Warren Buffett’s Berkshire Hathaway recovers from coronavirus slowdown
(Reuters) -Warren Buffett’s Berkshire Hathaway Inc on Saturday said many of its businesses are enjoying strong recoveries from the early depths of the coronavirus pandemic, fueling rebounds in profits and revenue.
The company Buffett has run since 1965 also signaled the billionaire’s confidence in its future by repurchasing $6 billion of its own shares in the second quarter, even as its stock price regularly set new highs.
Omaha, Nebraska-based Berkshire’s manufacturing, service and retailing businesses suffered last year as economic activity plunged, job losses soared and shoppers stayed home.
But now, Berkshire said its BNSF railroad, namesake auto dealership and housing units are among many businesses seeing “significant” recoveries despite supply chain disruptions and higher costs, with earnings and revenue in some instances topping pre-pandemic levels.
Another sign of improvement was Berkshire’s decision not to repeat a caution in its previous quarterly results that other operating units still faced adverse effects from the pandemic.
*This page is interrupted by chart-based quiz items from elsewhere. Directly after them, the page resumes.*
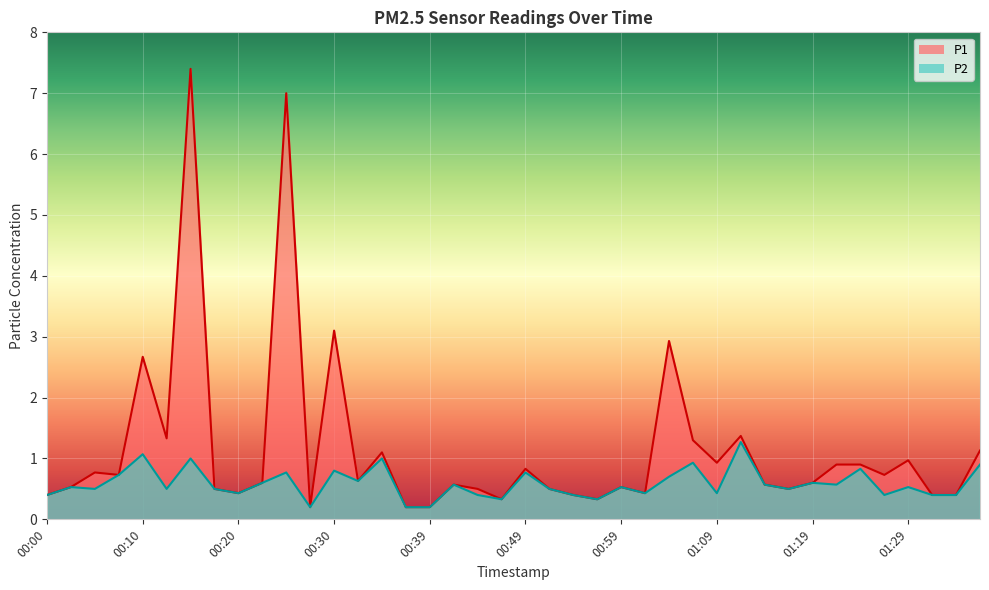

What position from the left is 00:44?

19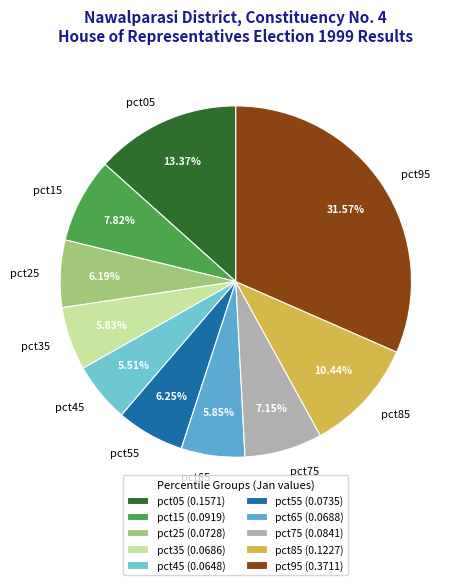

Do pct65 and pct95 together represent more than half of the pie?

No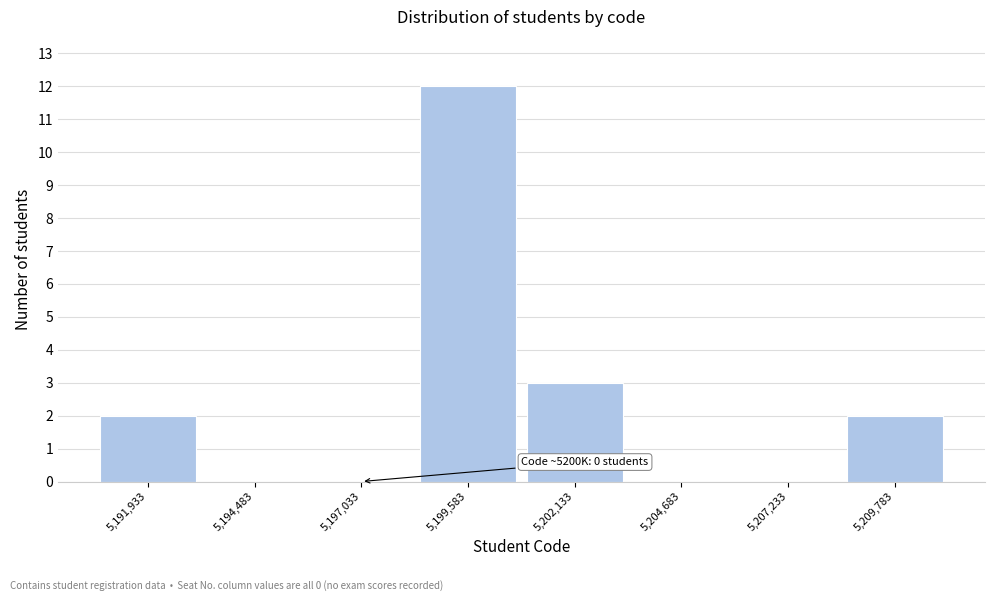

Over which range of the x-axis is the bar tallest?

5198500 to 5201000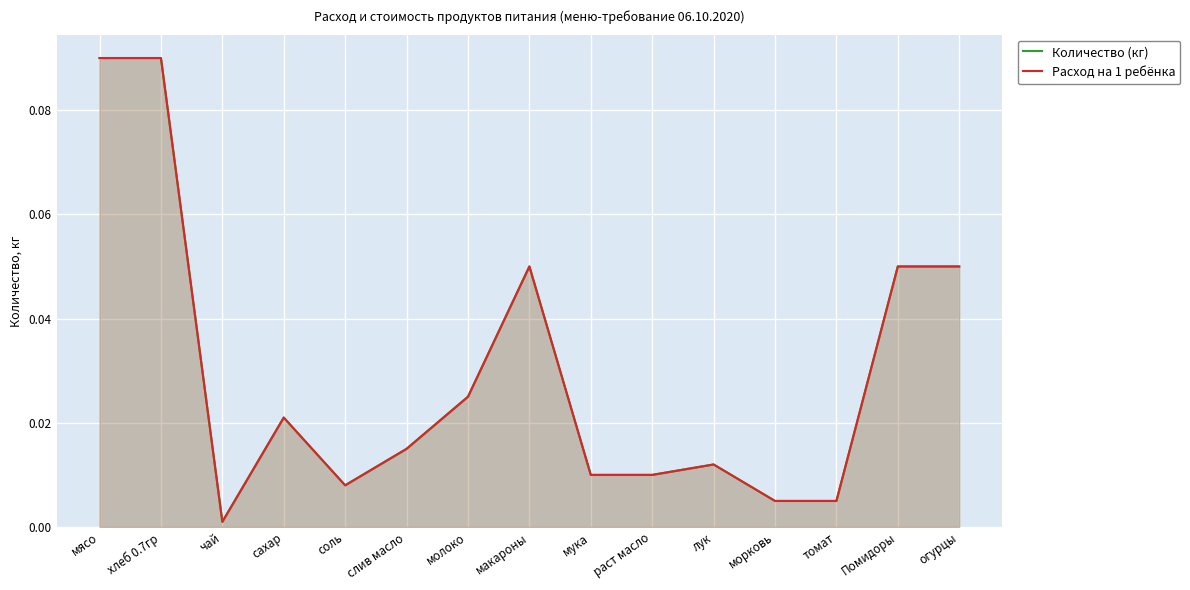

How many distinct data groups are displayed?

2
Second-quarter operating profit rose 21% to $6.69 billion, or about $4,424 per Class A share, from $5.51 billion, or about $3,463 per share, a year earlier.
Net income rose 7% to $28.1 billion, or $18,488 per Class A share, bolstered by unrealized gains in Berkshire’s $192 billion of investments in Apple Inc, Bank of America Corp and American Express Corp.
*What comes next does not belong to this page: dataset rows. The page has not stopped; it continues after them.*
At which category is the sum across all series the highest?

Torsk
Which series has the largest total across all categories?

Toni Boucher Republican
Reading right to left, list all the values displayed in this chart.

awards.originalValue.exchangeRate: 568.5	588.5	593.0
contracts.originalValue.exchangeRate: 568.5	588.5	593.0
Revenue jumped 22% to $69.1 billion. Berkshire also owns such businesses as the Geico auto insurer and See’s Candies.
Results were “pretty strong, reflecting broad economic strength,” said Jim Shanahan, an Edward Jones analyst. He rates Berkshire “buy” and raised his earnings forecast through 2022.
Many U.S. companies have improved results as the economy rebounds.
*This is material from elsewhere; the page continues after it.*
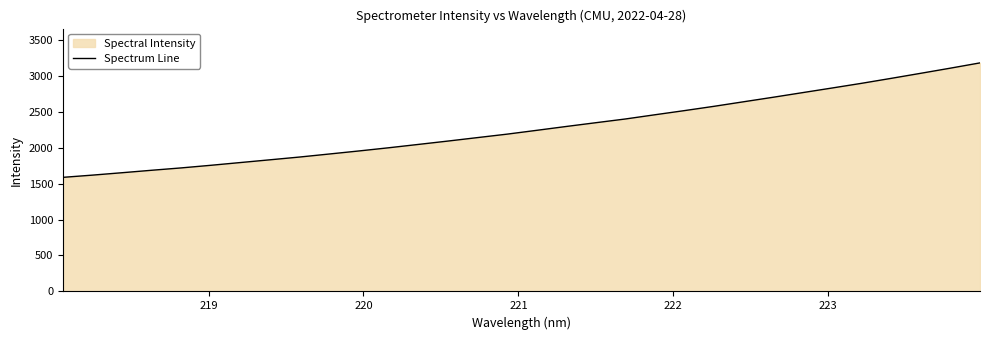

How many lines are shown in the chart?

1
Goldman Sachs this month raised its 2021 earnings forecast for Standard & Poor’s 500 companies, implying 45% annual growth.
The second quarter was also notable for Buffett’s revealing that if he were to step down, Berkshire’s next chief executive would be Greg Abel, a vice chairman overseeing Berkshire’s non-insurance businesses. Buffett turns 91 on Aug. 30.
Berkshire’s buybacks, including at least $1.7 billion in July when its share count declined further, boosted total share repurchases to about $39 billion since the end of 2019.
Buffett has aggressively repurchased Berkshire shares as high stock market valuations and the growth of special purpose acquisition companies, which take private companies public, make buying whole companies appear too costly.
“It’s a killer,” Buffett said at Berkshire’s annual meeting on May 1, referring to SPACs.
Valuations may have also played a role in Berkshire’s selling $1.1 billion more stocks than it bought in the quarter.
The net selling is one reason Berkshire ended June with $144.1 billion of cash and equivalents, despite the buybacks.
Berkshire’s share price is up 23.7% in 2021, topping the S&P 500’s 18.1% gain, after trailing the index significantly in 2019 and 2020.
“It’s very clear they’re having difficulty deploying capital in public markets,” Shanahan said. “Given the valuation of the stock, we should expect Berkshire’s buybacks to be the preferred source of capital deployment.”
BNSF’s profit surged 34% to $1.52 billion, as retailers replenished inventories and demand swelled for building products, grain and coal.
First-half vehicle sales grew 30% at the Berkshire Hathaway Automotive dealerships.
Homebuying also rebounded, boosting quarterly reported profit 43% at Clayton Homes mobile homes and 129% at Berkshire’s namesake real estate brokerage.
The brokerage is part of Berkshire Hathaway Energy, where wind power tax credits helped increase profit 17%.
Some businesses fared less well.
Geico’s pretax underwriting profit fell 70% as people drove, and crashed, more often. Rivals including Allstate Corp and Progressive Corp have also reported more accidents.
Berkshire also said revenue fell 9% at Precision Castparts, the aircraft and industrial parts maker it wrote down by $9.8 billion in 2020 as airlines slashed plane orders. It said a big rebound is not likely soon because customers have enough parts.